Through Barn Girl Art, she began staging shows at the Jewish Community Center in Omaha and helped transform it into a viable gallery with high caliber shows from local and world artists. Last year, she approached the Chabad Jewish Community Center’s co-director, Rabbi Mendel Mintz, about hosting a similar program of art at the new building on Main Street in Aspen.

“I said, ‘Let’s start engaging people through art and bringing people in the doors and letting them know, no, it’s not just a Jewish center,’” she explained.

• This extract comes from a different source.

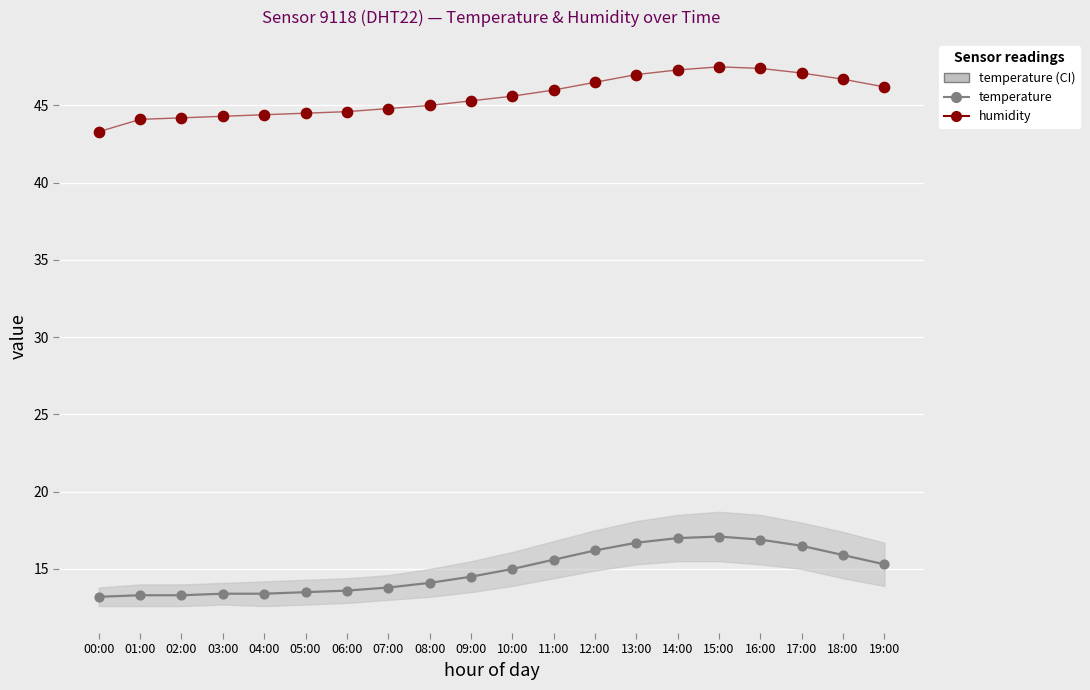

At which category is the sum across all series the highest?

15:00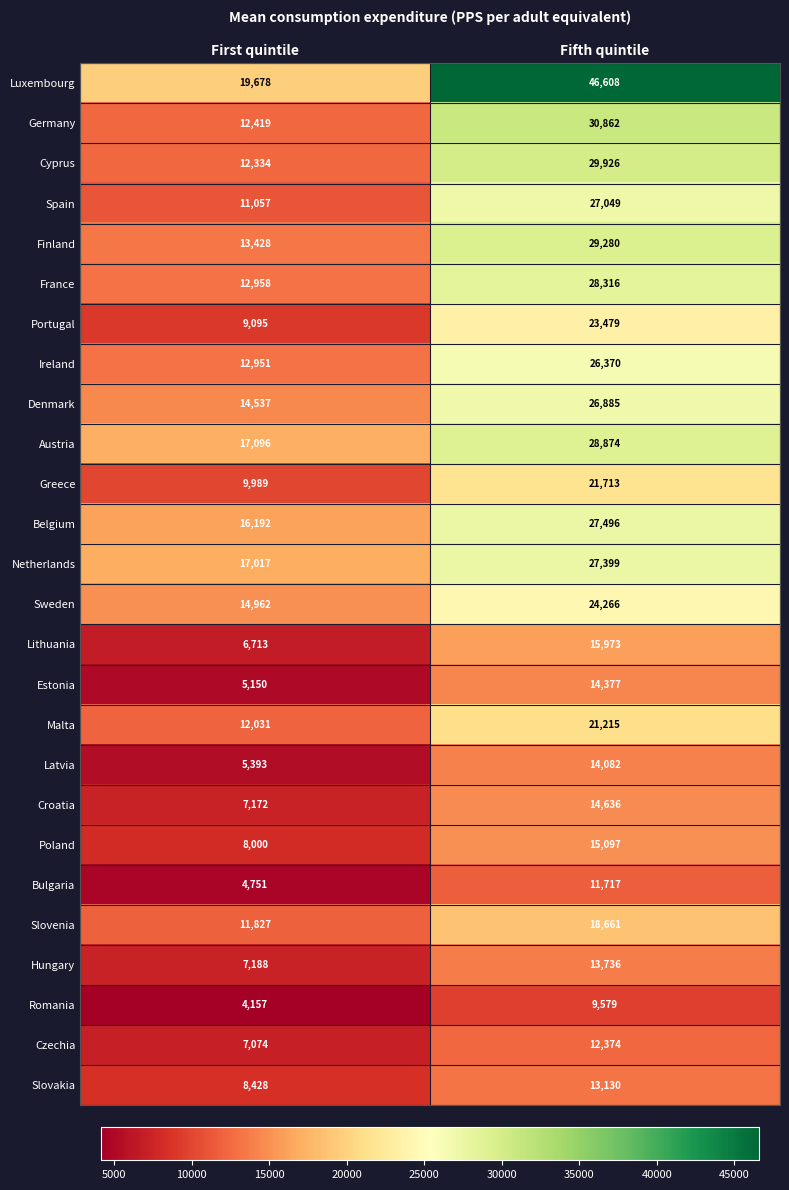

At First quintile, list the series in order from smallest to largest.

Romania, Bulgaria, Estonia, Latvia, Lithuania, Czechia, Croatia, Hungary, Poland, Slovakia, Portugal, Greece, Spain, Slovenia, Malta, Cyprus, Germany, Ireland, France, Finland, Denmark, Sweden, Belgium, Netherlands, Austria, Luxembourg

The gallery had its first opening in December: a photography exhibition by Meghan Brosnan. The new show, by Nebraska painter Paula Wallace, is titled “What Was I Thinking?” and will run through April 12. Wallace’s paintings use a lush saturation of color for scenes ranging from stark and powerful portraits to rich landscapes and whimsical scenes of mice and other creatures.

Horwich is aiming to hang two additional shows this summer, then evaluate whether to expand into more frequent exhibitions. For now, she wants to focus on solo shows by emerging artists from the valley and beyond.

“To give an emerging artist a solo show is an excellent personal challenge for them and a boost of their confidence,” she said. “I’m hoping to encourage local artists to produce new bodies of work.”